En el interior de la vivienda, la escena era la de una gran reunión familiar: distintas generaciones compartiendo espacioen torno a una figura que, a sus 102 años, sigue ocupando el centro con naturalidad. Dionisio mantiene la energía que siempre le ha caracterizado, aunque reconoce que los achaques físicos han ido limitando su movilidad. Sin embargo, esa merma no ha afectado ni a su lucidez ni a su carácter.
Su sentido del humor continúa siendo una de sus señas de identidad más evidentes. Durante la celebración, no dejó de bromear con sus biznietas mientras estas ayudaban a repartir vasos entre los asistentes. «No vais a cobrar», les repetía entre risas, arrancando la complicidad del resto de la familia. Una escena que se repitió en varias ocasiones y que refleja bien ese tono cercano, irónico y juguetón que mantiene intacto.
También conserva cierta vanidad que asume con simpatía. Cada vez que alguien sacaba una cámara o un teléfono móvil, Dionisio no dudaba en lanzar la pregunta a quienes tenía cerca: «Estoy guapo, ¿no?». Un gesto sencillo que, más allá de la anécdota, evidencia su conexión con el momento presente y su disposición a seguir participando activamente en la celebración.
Foto: Toni P.
La jornada transcurrió entre conversaciones, fotografías y recuerdos compartidos, en un ambiente donde el protagonismo no recaía solo en la cifra —102 años—, sino en todo lo que esa cifra representa.

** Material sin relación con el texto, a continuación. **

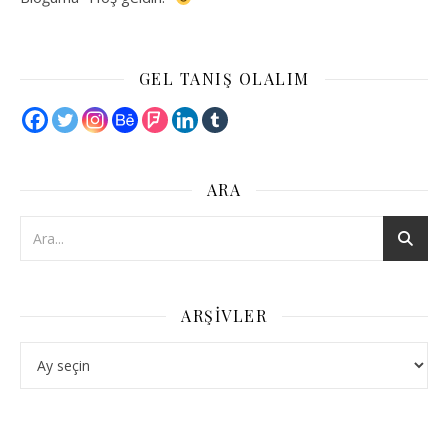
GEL TANIŞ OLALIM
ARA
ARŞIVLER
Arşivler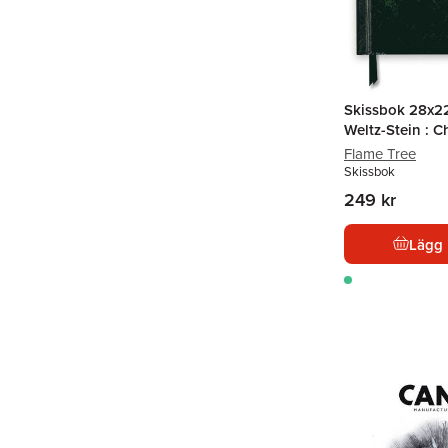
Skissbok 28x22
Weltz-Stein : 
Flame Tree
Skissbok
249 kr
Lägg 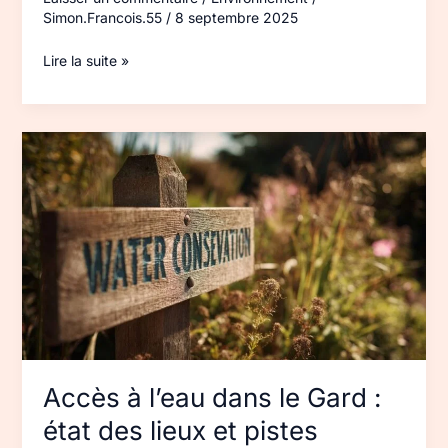
Simon.Francois.55
/
8 septembre 2025
Lire la suite »
Accès
à
l’eau
dans
le
Gard
:
état
des
lieux
et
Accès à l’eau dans le Gard :
pistes
état des lieux et pistes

En su caso, una vida larga, marcada por el trabajo constante, la capacidad de adaptación y un fuerte arraigo familiar.
Nacido en 1924 en Villarejo-Periesteban (Cuenca), Dionisio llegó a Ibiza en 1964, un cambio que marcaría el resto de su vida. «Eché el ancla», ha explicado en más de una ocasión al recordar su llegada a la isla. Aquí desempeñó distintos oficios, desde la construcción en una época de intensa actividad hasta su paso por el Ayuntamiento como jardinero. Posteriormente, ejerció como policía municipal, patrullando una ciudad muy distinta a la actual, y terminó su vida laboral como celador en el antiguo hospital, donde trabajó durante más de una década.
Su trayectoria vital está atravesada por episodios de esfuerzo y dificultad, como los años de juventud en el campo o las circunstancias familiares que le obligaron a volcarse en el trabajo. Una experiencia que, según se desprende de sus propias palabras, ha influido en su forma de entender la vida: sin grandes estridencias, pero con constancia y capacidad de resistencia.

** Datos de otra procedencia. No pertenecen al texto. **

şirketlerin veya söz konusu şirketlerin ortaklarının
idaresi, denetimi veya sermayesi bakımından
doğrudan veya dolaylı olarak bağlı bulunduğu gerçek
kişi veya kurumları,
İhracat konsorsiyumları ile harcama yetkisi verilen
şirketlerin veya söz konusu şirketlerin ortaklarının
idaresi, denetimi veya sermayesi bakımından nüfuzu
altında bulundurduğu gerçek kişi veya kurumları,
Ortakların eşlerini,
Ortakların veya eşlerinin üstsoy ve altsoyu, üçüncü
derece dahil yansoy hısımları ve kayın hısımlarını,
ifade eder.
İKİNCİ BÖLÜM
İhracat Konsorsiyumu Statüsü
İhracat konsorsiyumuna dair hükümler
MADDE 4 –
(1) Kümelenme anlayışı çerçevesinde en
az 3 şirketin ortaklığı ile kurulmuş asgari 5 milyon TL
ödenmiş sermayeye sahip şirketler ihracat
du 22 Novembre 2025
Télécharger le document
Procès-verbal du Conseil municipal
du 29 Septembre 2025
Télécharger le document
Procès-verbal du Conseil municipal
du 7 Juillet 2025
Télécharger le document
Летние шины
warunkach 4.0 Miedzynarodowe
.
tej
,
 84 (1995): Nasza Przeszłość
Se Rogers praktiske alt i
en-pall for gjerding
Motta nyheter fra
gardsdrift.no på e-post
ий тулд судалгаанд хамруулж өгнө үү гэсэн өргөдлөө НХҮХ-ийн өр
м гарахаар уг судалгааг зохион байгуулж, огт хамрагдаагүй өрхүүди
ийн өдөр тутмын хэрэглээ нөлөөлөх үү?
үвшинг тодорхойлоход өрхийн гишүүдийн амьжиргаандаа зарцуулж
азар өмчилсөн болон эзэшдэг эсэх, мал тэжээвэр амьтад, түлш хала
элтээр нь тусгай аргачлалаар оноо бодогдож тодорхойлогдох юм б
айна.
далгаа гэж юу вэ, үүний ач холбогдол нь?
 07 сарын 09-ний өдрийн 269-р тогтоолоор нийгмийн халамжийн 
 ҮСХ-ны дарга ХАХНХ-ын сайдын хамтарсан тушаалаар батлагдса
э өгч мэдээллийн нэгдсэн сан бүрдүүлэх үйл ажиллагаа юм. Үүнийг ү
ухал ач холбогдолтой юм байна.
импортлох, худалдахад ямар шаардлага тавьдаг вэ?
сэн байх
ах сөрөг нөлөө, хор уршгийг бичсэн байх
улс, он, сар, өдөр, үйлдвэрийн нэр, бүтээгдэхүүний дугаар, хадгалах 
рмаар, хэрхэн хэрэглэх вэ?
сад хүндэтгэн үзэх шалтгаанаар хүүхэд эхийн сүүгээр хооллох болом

Cuando se le pregunta por las claves de su longevidad, Dionisio recurre a explicaciones sencillas, fieles a su estilo directo. En una de sus celebraciones recientes lo resumía sin rodeos: «Un vaso de vino tinto cada mediodía y una copita de whisky por las noches». Una rutina que asegura mantener y que forma parte de un modo de vida donde los hábitos cotidianos tienen más peso que cualquier fórmula extraordinaria.

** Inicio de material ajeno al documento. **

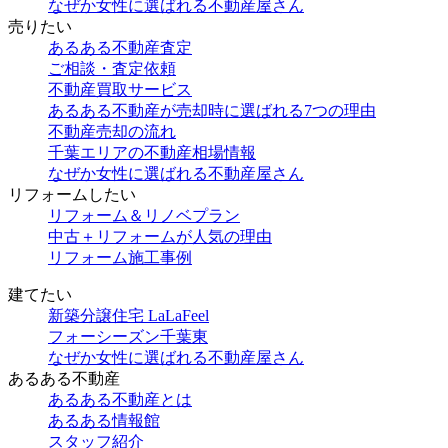
なぜか女性に選ばれる不動産屋さん
売りたい
あるある不動産査定
ご相談・査定依頼
不動産買取サービス
あるある不動産が売却時に選ばれる7つの理由
不動産売却の流れ
千葉エリアの不動産相場情報
なぜか女性に選ばれる不動産屋さん
リフォームしたい
リフォーム＆リノベプラン
中古＋リフォームが人気の理由
リフォーム施工事例
建てたい
新築分譲住宅 LaLaFeel
フォーシーズン千葉東
なぜか女性に選ばれる不動産屋さん
あるある不動産
あるある不動産とは
あるある情報館
スタッフ紹介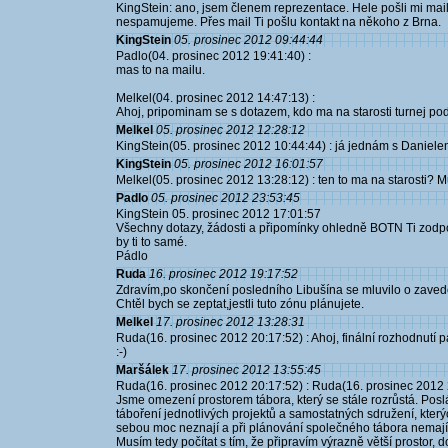
KingStein: ano, jsem členem reprezentace. Hele pošli mi mai
nespamujeme. Přes mail Ti pošlu kontakt na někoho z Brna.
KingStein
05. prosinec 2012 09:44:44
Padlo(04. prosinec 2012 19:41:40) :
mas to na mailu.
Melkel(04. prosinec 2012 14:47:13) :
Ahoj, pripominam se s dotazem, kdo ma na starosti turnej po
Melkel
05. prosinec 2012 12:28:12
KingStein(05. prosinec 2012 10:44:44) : já jednám s Daniel
KingStein
05. prosinec 2012 16:01:57
Melkel(05. prosinec 2012 13:28:12) : ten to ma na starosti? M
Padlo
05. prosinec 2012 23:53:45
KingStein 05. prosinec 2012 17:01:57
Všechny dotazy, žádosti a připomínky ohledně BOTN Ti zodpov
by ti to samé.
Pádlo
Ruda
16. prosinec 2012 19:17:52
Zdravím,po skončení posledního Libušína se mluvilo o zaveden
Chtěl bych se zeptat,jestli tuto zónu plánujete.
Melkel
17. prosinec 2012 13:28:31
Ruda(16. prosinec 2012 20:17:52) : Ahoj, finální rozhodnutí
:-)
Maršálek
17. prosinec 2012 13:55:45
Ruda(16. prosinec 2012 20:17:52) : Ruda(16. prosinec 2012 20
Jsme omezení prostorem tábora, který se stále rozrůstá. Pos
táboření jednotlivých projektů a samostatných sdružení, který
sebou moc neznají a při plánování společného tábora nemají 
Musím tedy počítat s tím, že připravím výrazně větší prostor, 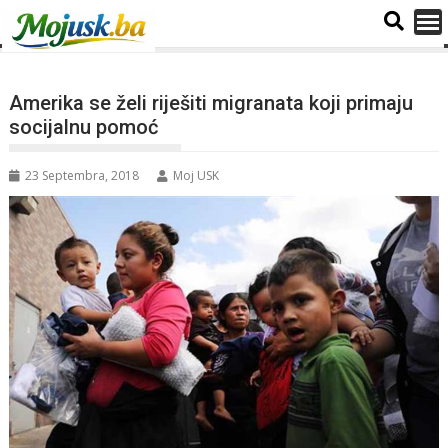
Amerika se želi riješiti migranata koji primaju
socijalnu pomoć
23 Septembra, 2018
Moj USK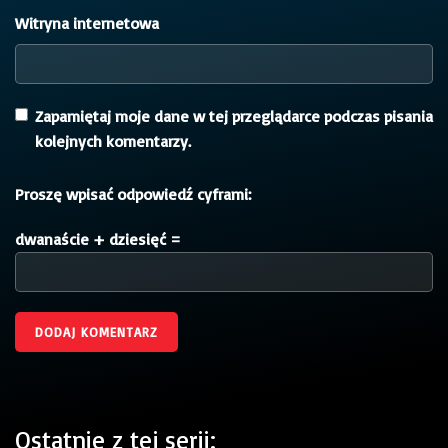
Witryna internetowa
Zapamiętaj moje dane w tej przeglądarce podczas pisania
kolejnych komentarzy.
Proszę wpisać odpowiedź cyframi:
dwanaście + dziesięć =
Ostatnie z tej serii: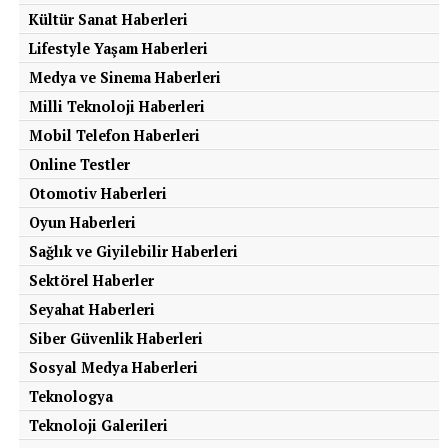
Kültür Sanat Haberleri
Lifestyle Yaşam Haberleri
Medya ve Sinema Haberleri
Milli Teknoloji Haberleri
Mobil Telefon Haberleri
Online Testler
Otomotiv Haberleri
Oyun Haberleri
Sağlık ve Giyilebilir Haberleri
Sektörel Haberler
Seyahat Haberleri
Siber Güvenlik Haberleri
Sosyal Medya Haberleri
Teknologya
Teknoloji Galerileri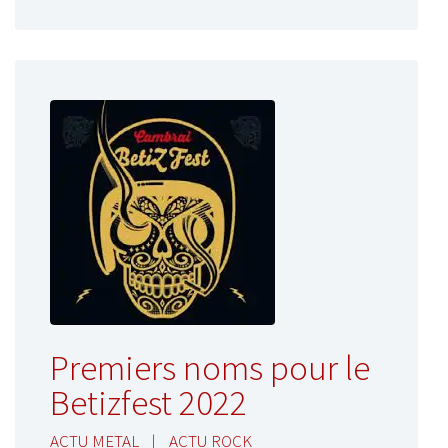
Premiers noms pour le
Betizfest 2022
ACTU METAL
|
ACTU ROCK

A sus 102 años, Dionisio Rodrigo sigue siendo el punto de encuentro de una familia que no deja de crecer y que, en días como este, se reúne para celebrar algo más que un cumpleaños. En su casa de Vila, entre bromas, llamadas y fotografías, se escenifica cada año la continuidad de una historia que abarca más de un siglo y que, pese al paso del tiempo, se sostiene sobre los mismos pilares: memoria, carácter y vínculos familiares.